**Records to process**.
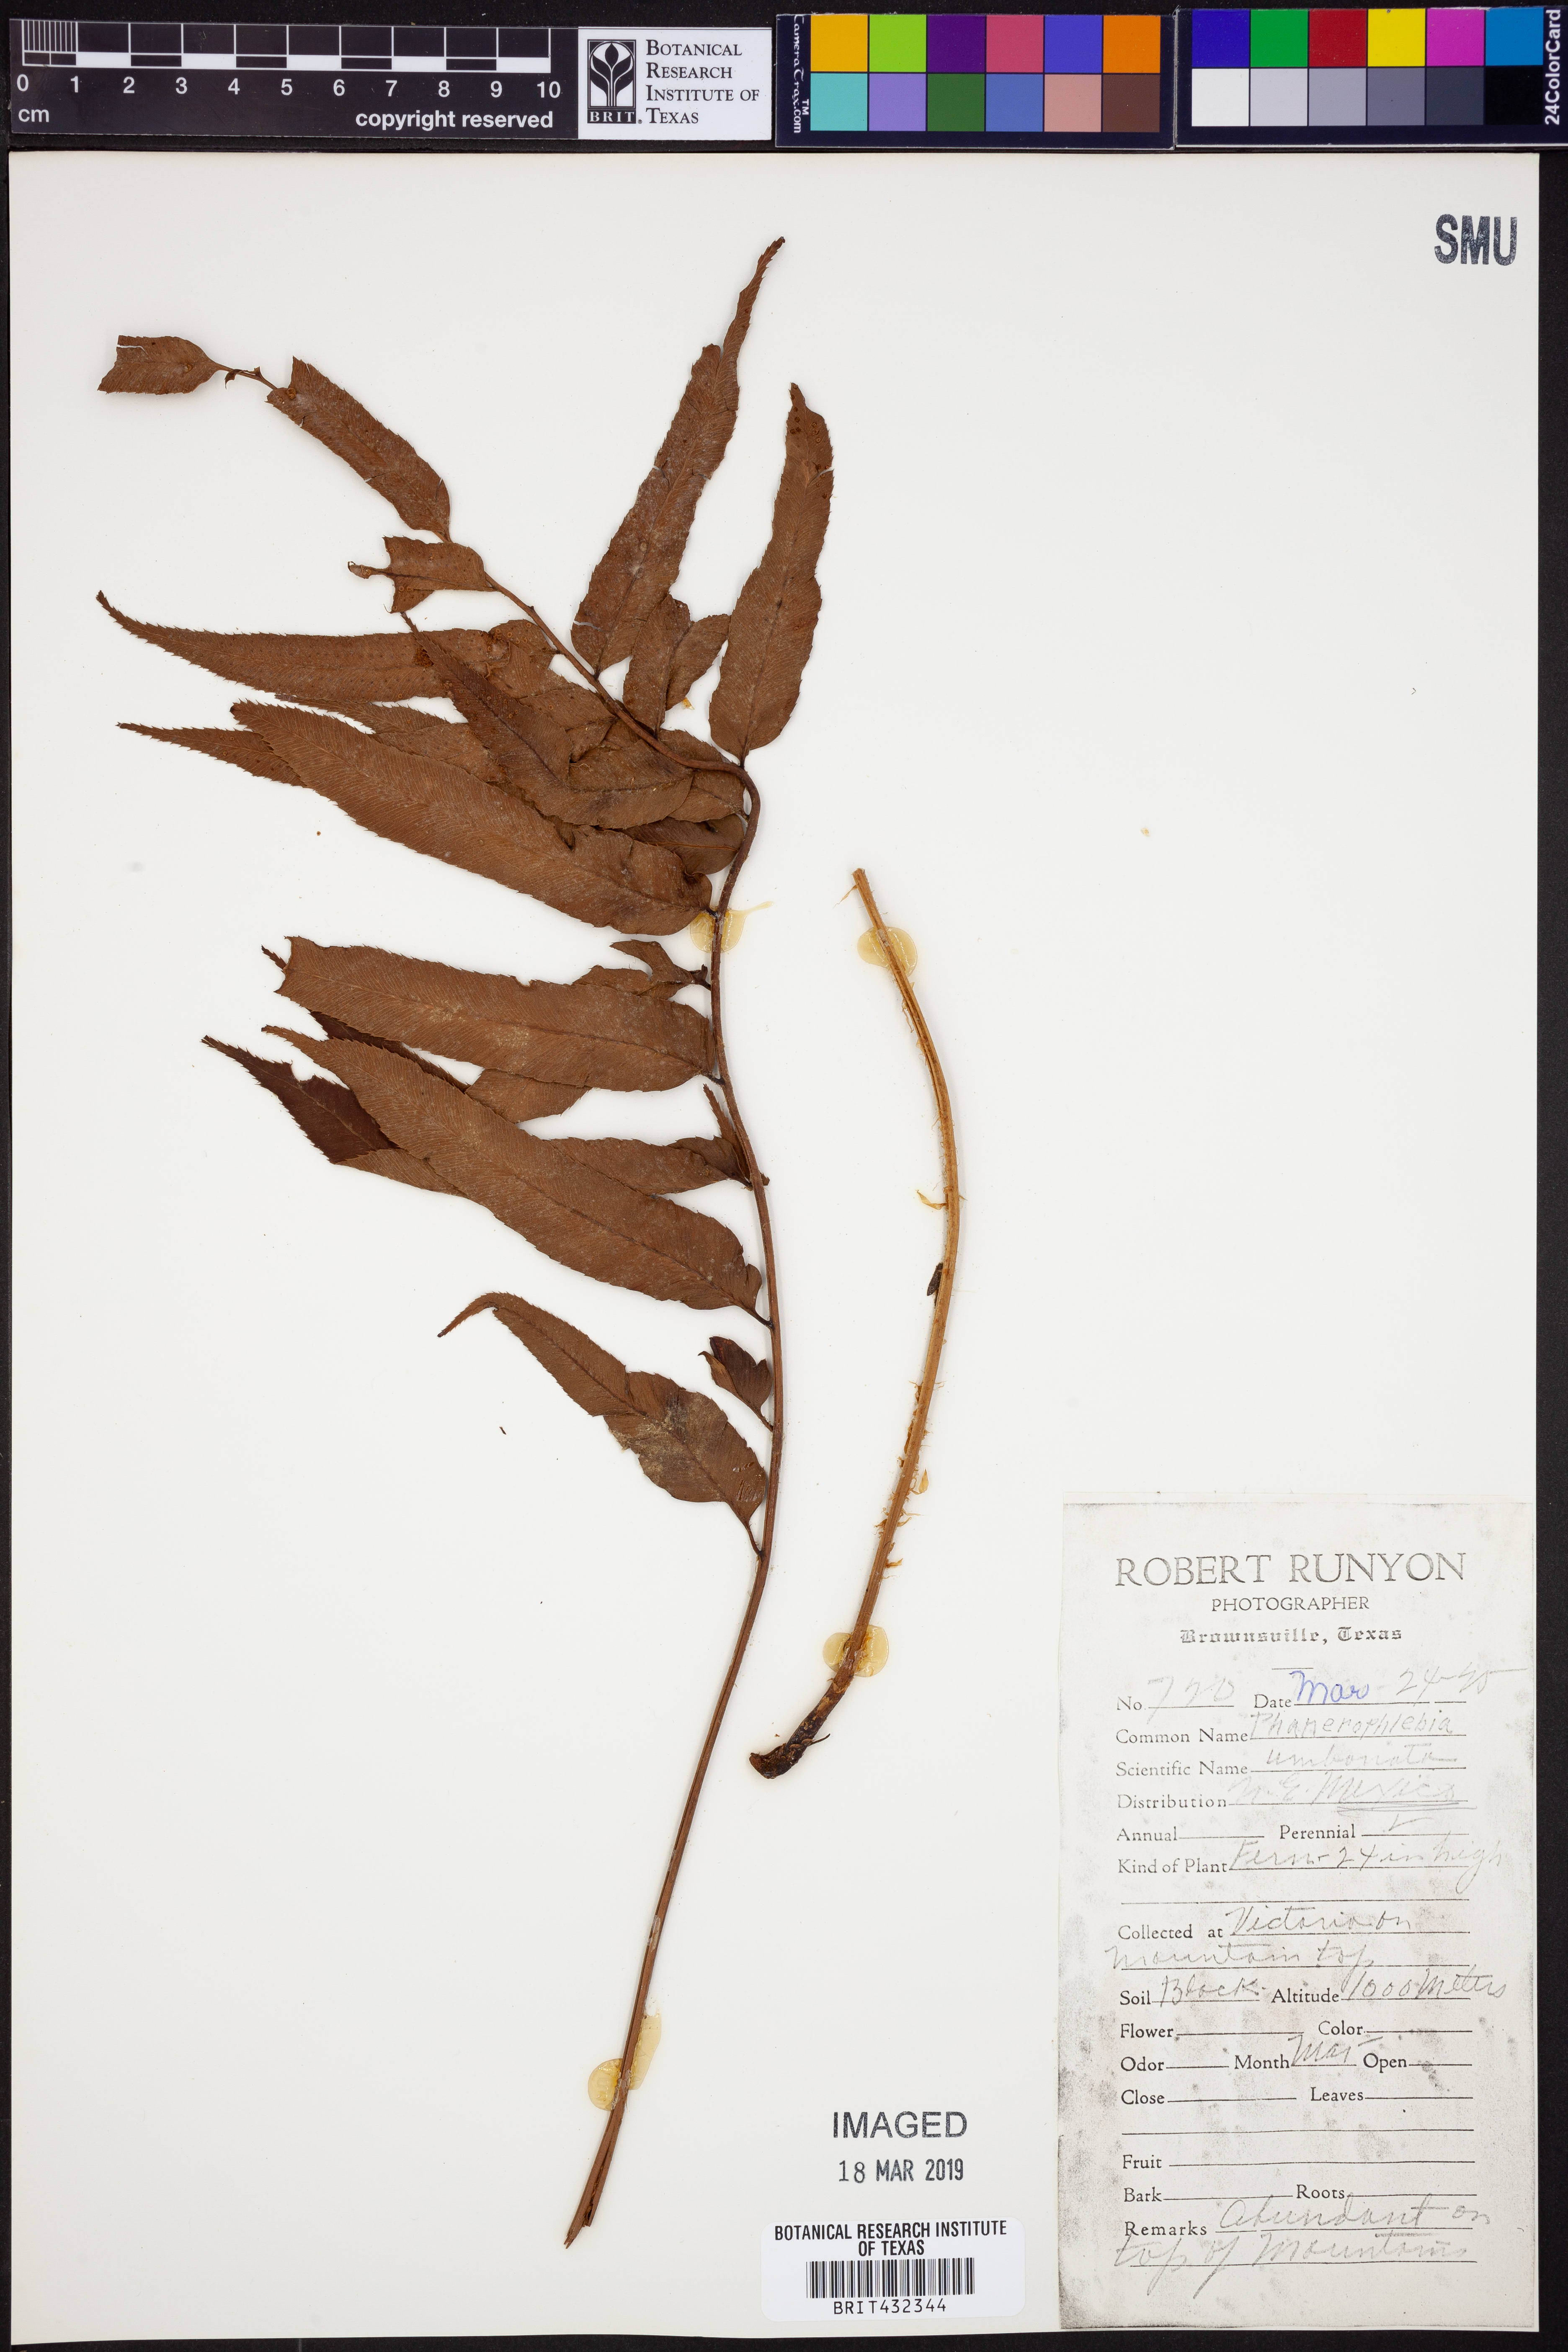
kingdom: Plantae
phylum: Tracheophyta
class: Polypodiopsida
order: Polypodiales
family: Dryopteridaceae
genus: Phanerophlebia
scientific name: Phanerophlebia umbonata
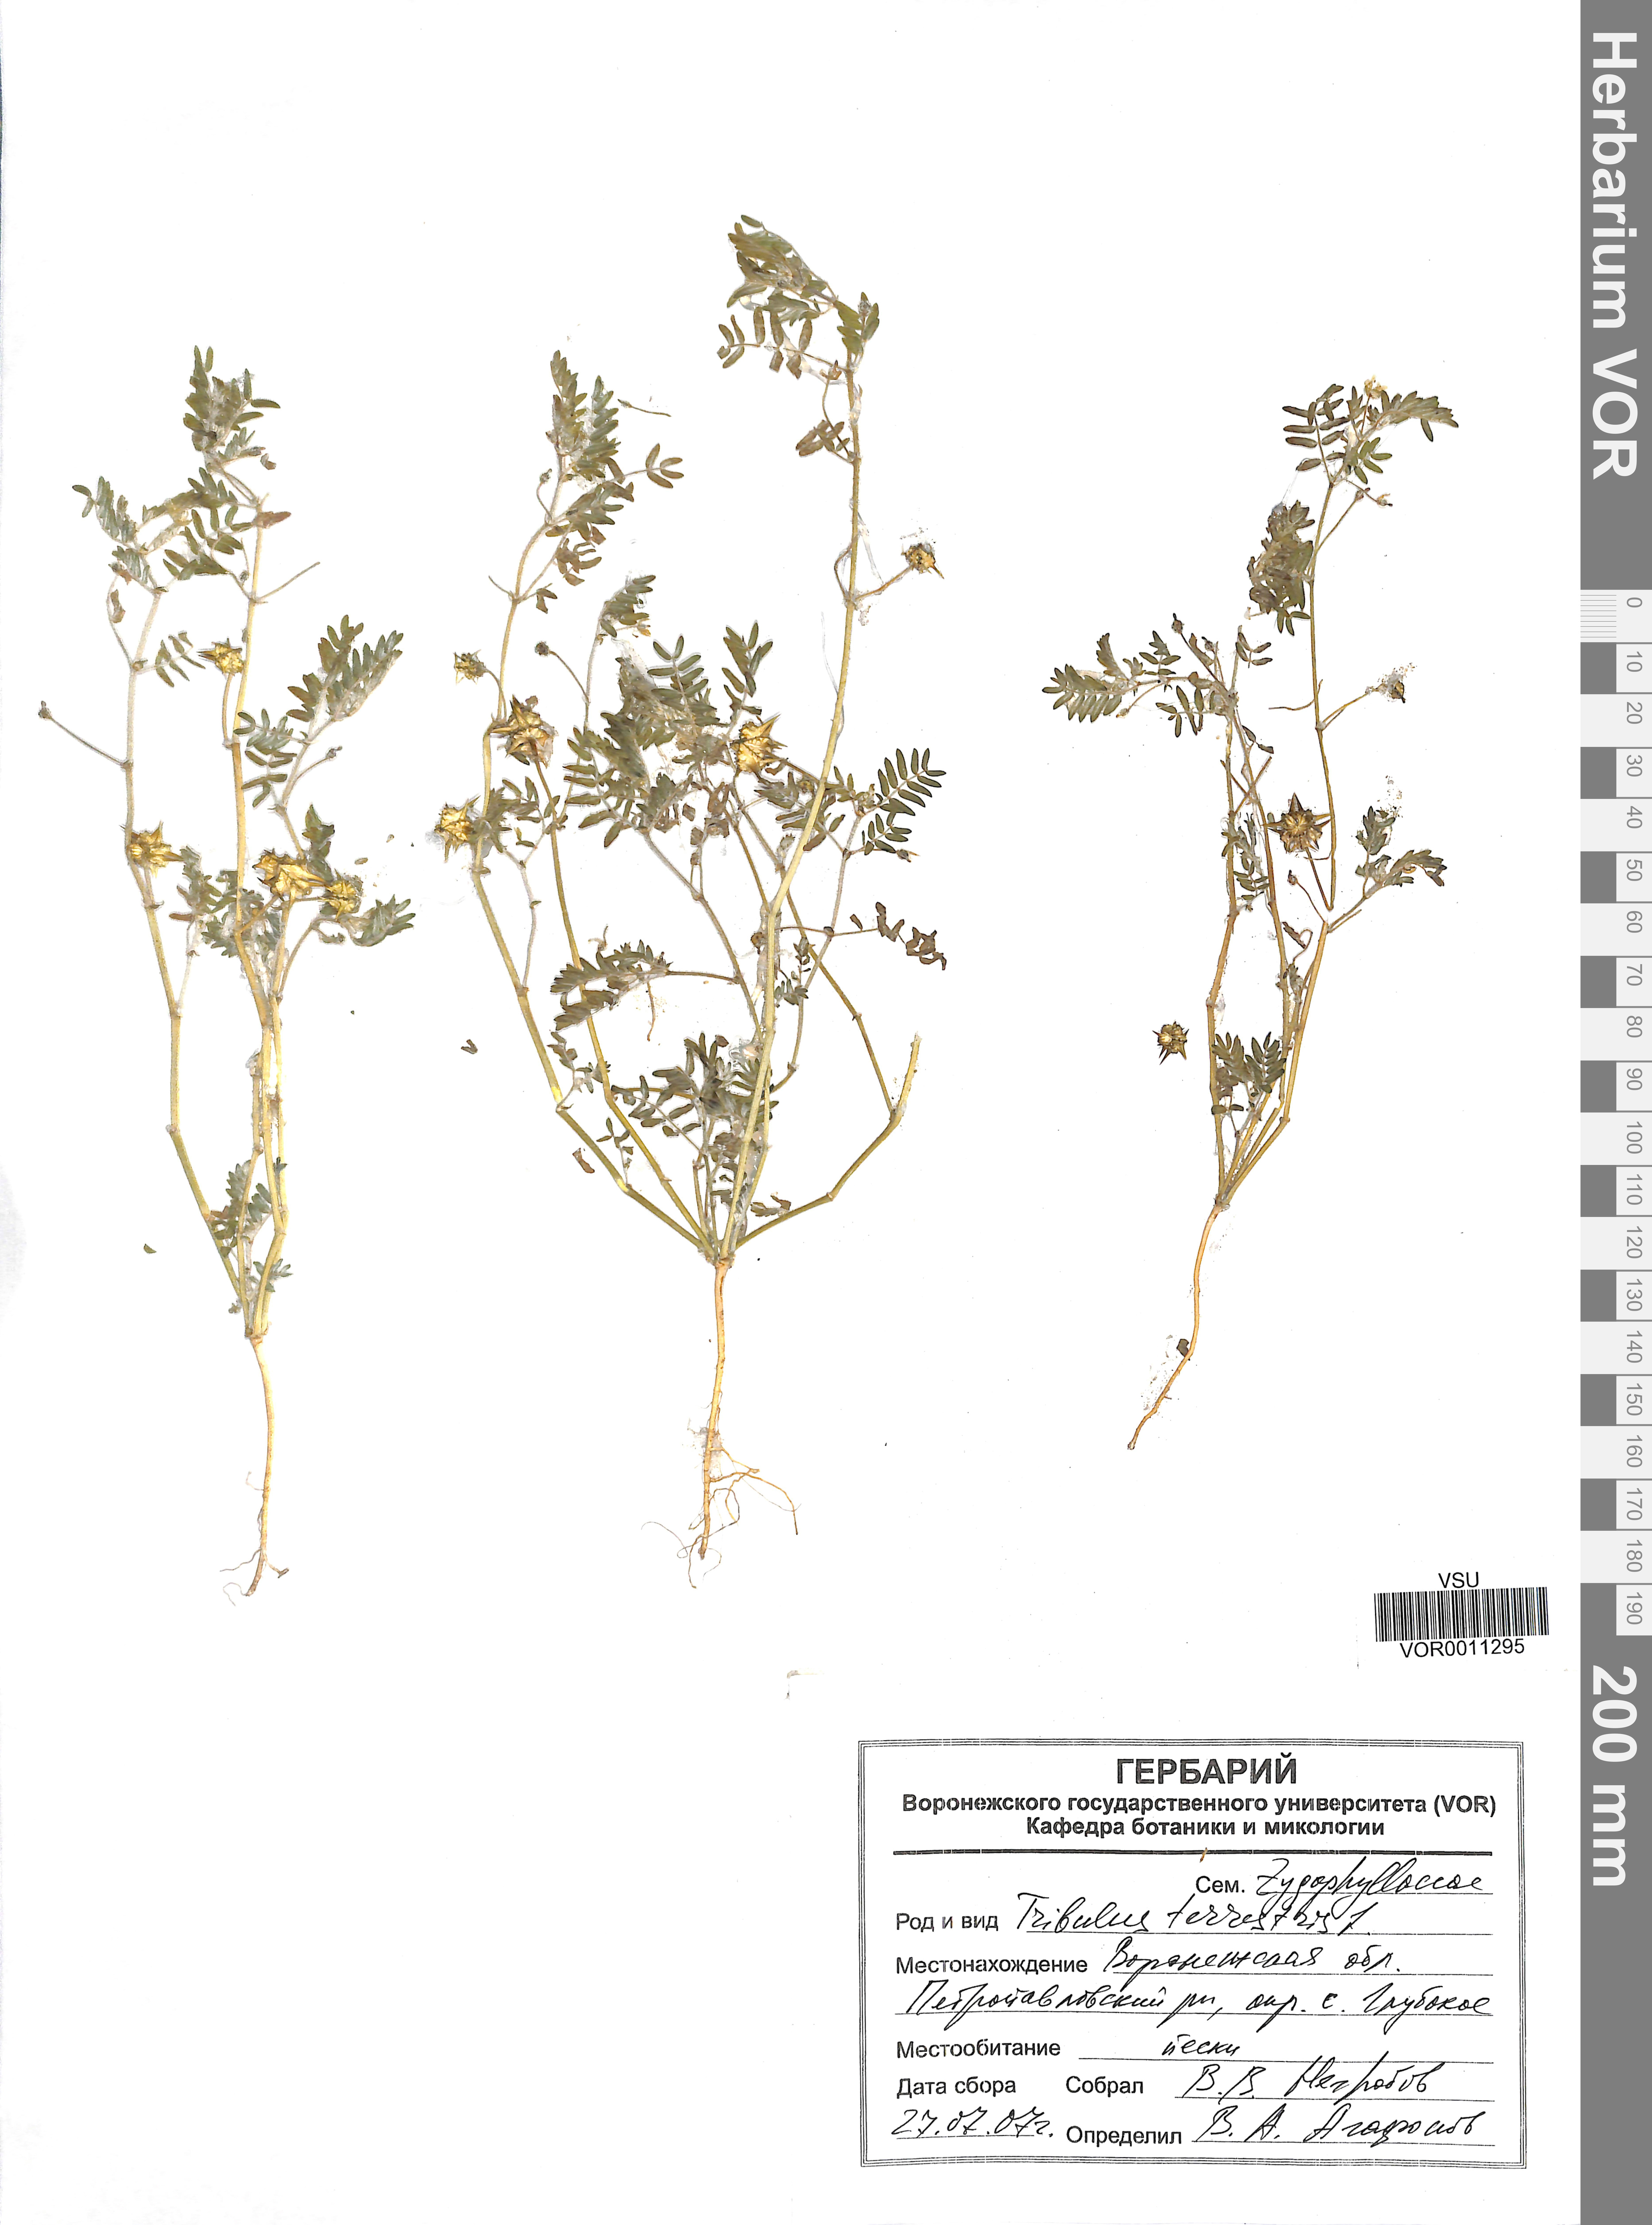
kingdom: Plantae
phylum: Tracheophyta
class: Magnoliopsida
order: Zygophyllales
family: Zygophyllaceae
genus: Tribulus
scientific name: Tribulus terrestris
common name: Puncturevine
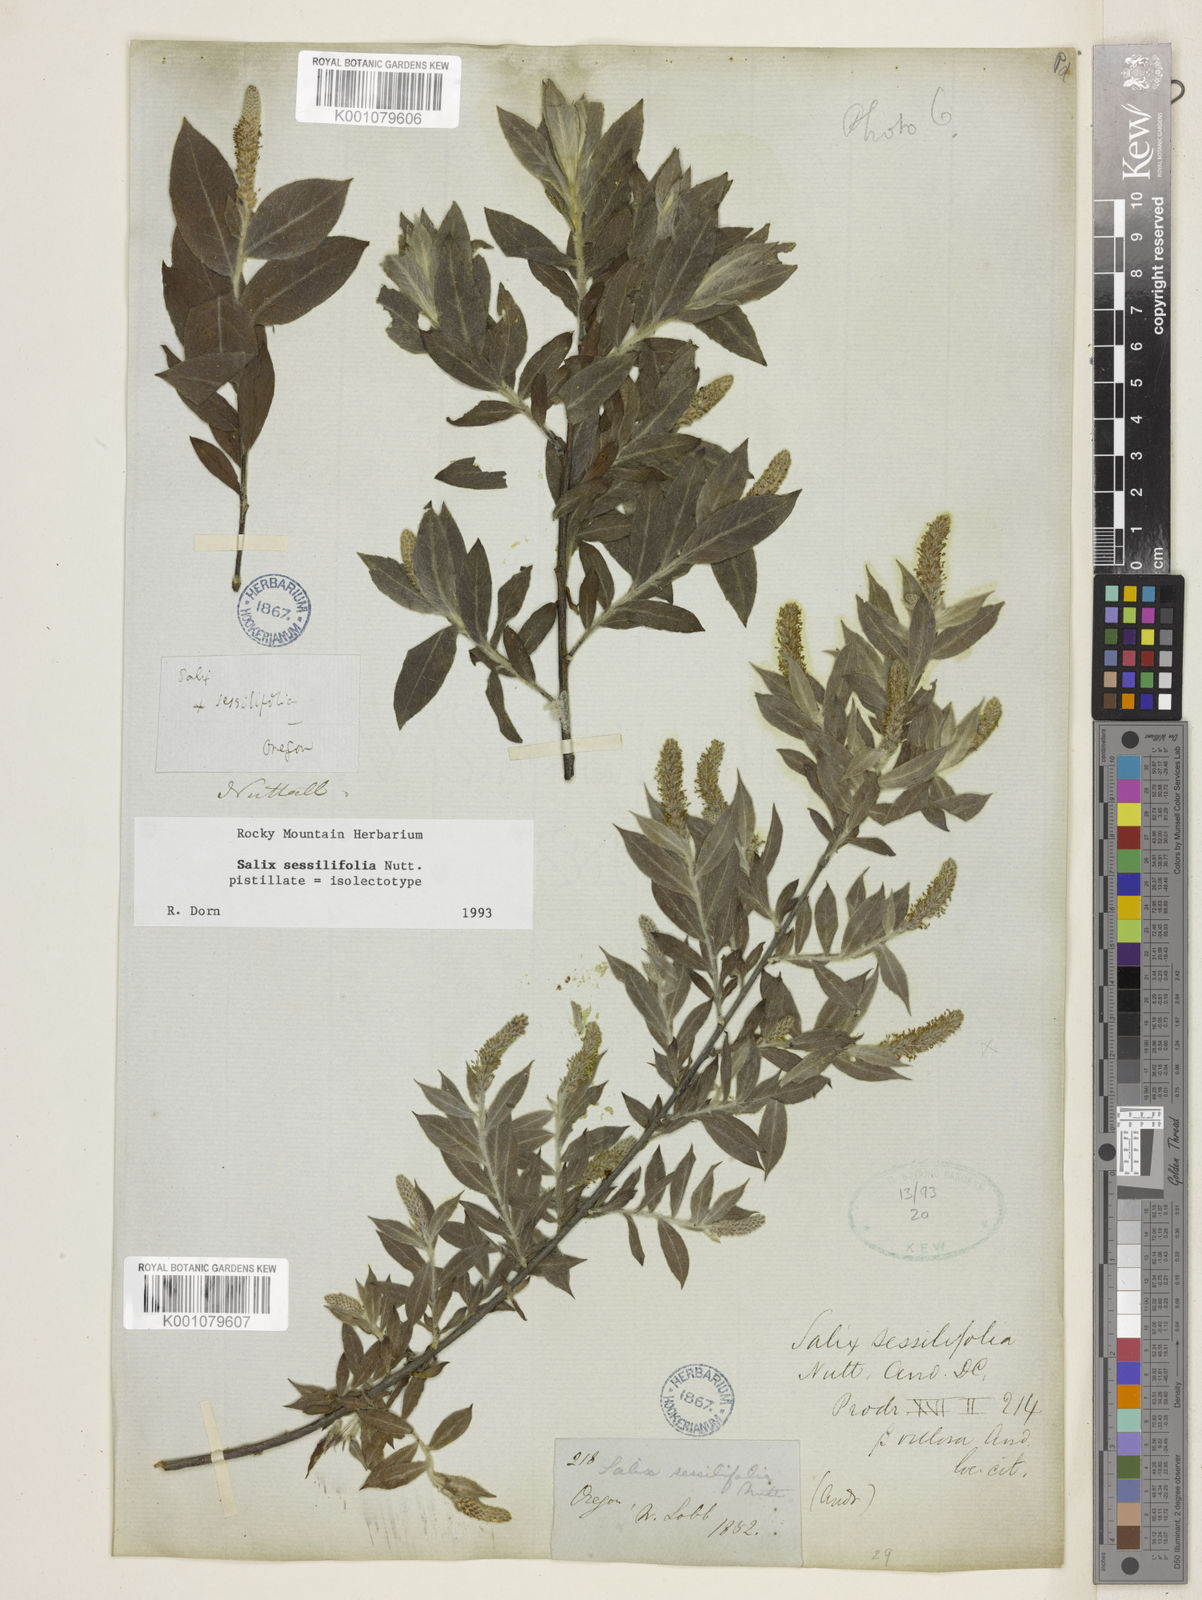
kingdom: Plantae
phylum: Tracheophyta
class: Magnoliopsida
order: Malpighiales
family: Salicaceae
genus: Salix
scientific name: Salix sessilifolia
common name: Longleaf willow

**Request**.
Pull out every line from the one containing "family: Dryopteridaceae" down to the end of the items, leaving the pictures out of your answer.

**Written reply**.
family: Dryopteridaceae
genus: Phanerophlebia
scientific name: Phanerophlebia umbonata
kingdom: Plantae
phylum: Tracheophyta
class: Magnoliopsida
order: Zygophyllales
family: Zygophyllaceae
genus: Tribulus
scientific name: Tribulus terrestris
common name: Puncturevine
kingdom: Plantae
phylum: Tracheophyta
class: Magnoliopsida
order: Malpighiales
family: Salicaceae
genus: Salix
scientific name: Salix sessilifolia
common name: Longleaf willow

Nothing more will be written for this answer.